- New Hamilton New Hamilton
- Coordinates: 33°44′16″N 88°26′41″W﻿ / ﻿33.73778°N 88.44472°W
- Country: United States
- State: Mississippi
- County: Monroe

Area
- • Total: 3.56 sq mi (9.2 km^{2})
- • Land: 3.56 sq mi (9.2 km^{2})
- • Water: 0.01 sq mi (0.026 km^{2})
- Elevation: 223 ft (68 m)

Population (2020)
- • Total: 533
- • Density: 149.93/sq mi (57.89/km^{2})
- Time zone: UTC-6 (Central (CST))
- • Summer (DST): UTC-5 (CDT)
- ZIP Code: 39746 (Hamilton)
- GNIS feature ID: 674635
- FIPS Code: 28-51240

= New Hamilton, Mississippi =

New Hamilton is a census-designated place and unincorporated community in Monroe County, Mississippi, United States, next to the older community of Hamilton. As of the 2020 census, it had a population of 533. The Hamilton post office, serving both communities, is located in New Hamilton.

==History==
Hamilton was the first county seat of Monroe County. In 1830, Monroe County was split to form Lowndes County to the south, and the county seat of Monroe County was moved north to Aberdeen.
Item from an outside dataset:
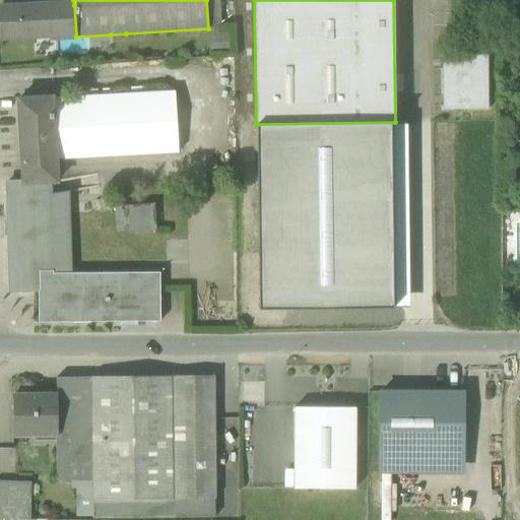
[(43,35),(45,57),(112,52),(111,35),(76,37),(74,5),(49,6),(49,4),(35,5),(35,6),(0,8),(0,11),(1,37),(43,35)]
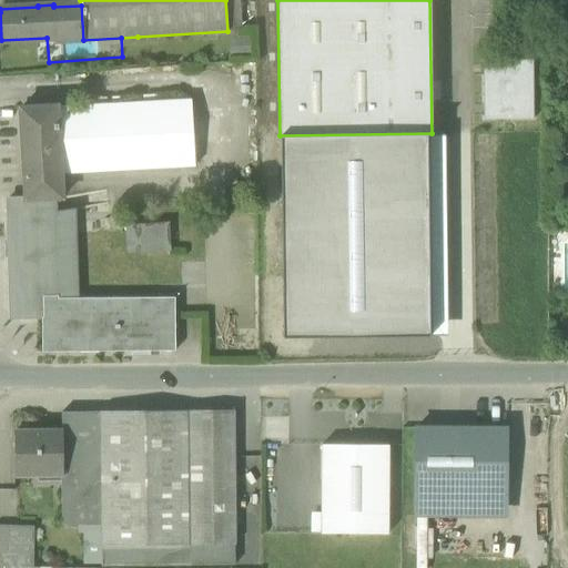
[(121,38),(122,57),(140,56),(138,37),(121,38)]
New Hamilton was established in the late 1880s 2 mi west of the original Hamilton with the arrival of the Kansas City, Memphis and Birmingham Railroad and is now a larger community than "Old Hamilton".

==Geography==
New Hamilton is in southern Monroe County and is bordered to the east by the Hamilton CDP. U.S. Route 45 passes through the east side of New Hamilton as a four-lane bypass. Aberdeen, the county seat, is 10 mi to the northwest via US 45, and Columbus is 17 mi to the south.
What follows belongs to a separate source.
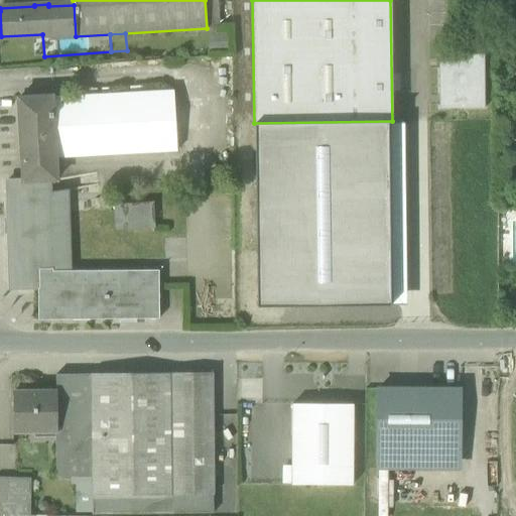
[(438,56),(438,110),(484,110),(483,55),(438,56)]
According to the U.S. Census Bureau, the New Hamilton CDP has an area of 3.6 sqmi, of which 0.01 sqmi, or 0.17%, are water. The community is drained by west-flowing tributaries of the Tombigbee River.

==Demographics==

New Hamilton first appeared as a census designated place in the 2010 U.S. census.

Historical population
| Census | Pop. | Note | %± |
| 2020 | 533 |  | — |
U.S. Decennial Census

==Economy==
Tronox operates a titanium dioxide manufacturing facility in Hamilton, producing 225,000 tonnes annually.

==Education==
It is in the Monroe County School District.